- _WHAT YOU WILL DO_:
Could you reproduce the lines below from the one with "中に「寝落ち」してしまうほどの心地よさは" through the one with "札幌市東豊線沿線でヘッドスパが高い人気を"? Keep both ends and add nothing.

========

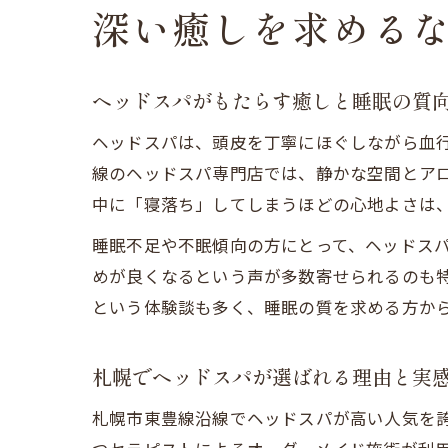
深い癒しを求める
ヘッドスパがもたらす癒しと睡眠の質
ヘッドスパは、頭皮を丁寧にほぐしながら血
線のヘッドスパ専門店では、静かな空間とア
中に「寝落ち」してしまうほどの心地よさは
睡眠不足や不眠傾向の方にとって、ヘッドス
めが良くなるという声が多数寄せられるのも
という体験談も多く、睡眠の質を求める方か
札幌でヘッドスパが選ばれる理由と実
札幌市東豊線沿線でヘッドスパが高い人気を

========

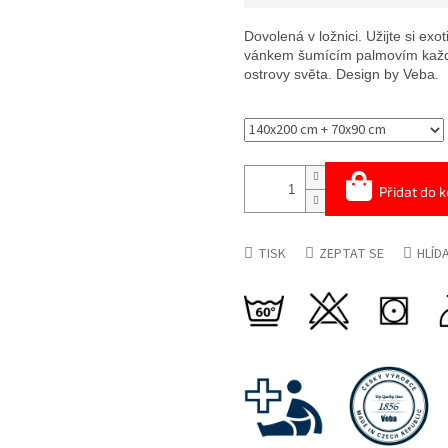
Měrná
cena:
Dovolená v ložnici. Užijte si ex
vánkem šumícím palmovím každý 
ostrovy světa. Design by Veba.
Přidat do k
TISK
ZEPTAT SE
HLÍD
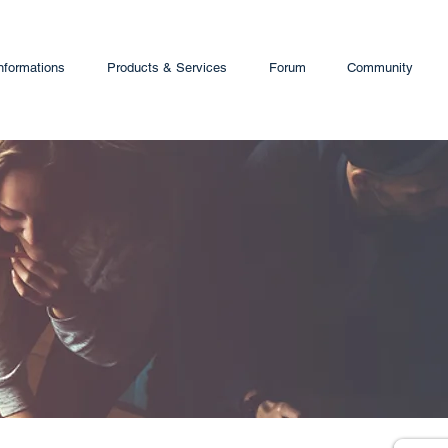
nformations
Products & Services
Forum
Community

========

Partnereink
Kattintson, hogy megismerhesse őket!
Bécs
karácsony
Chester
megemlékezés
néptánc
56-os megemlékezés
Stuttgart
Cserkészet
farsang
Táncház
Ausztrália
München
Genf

========

- _ANSWER TO THE PROBLEM_:
中に「寝落ち」してしまうほどの心地よさは
睡眠不足や不眠傾向の方にとって、ヘッドス
めが良くなるという声が多数寄せられるのも
という体験談も多く、睡眠の質を求める方か
札幌でヘッドスパが選ばれる理由と実
札幌市東豊線沿線でヘッドスパが高い人気を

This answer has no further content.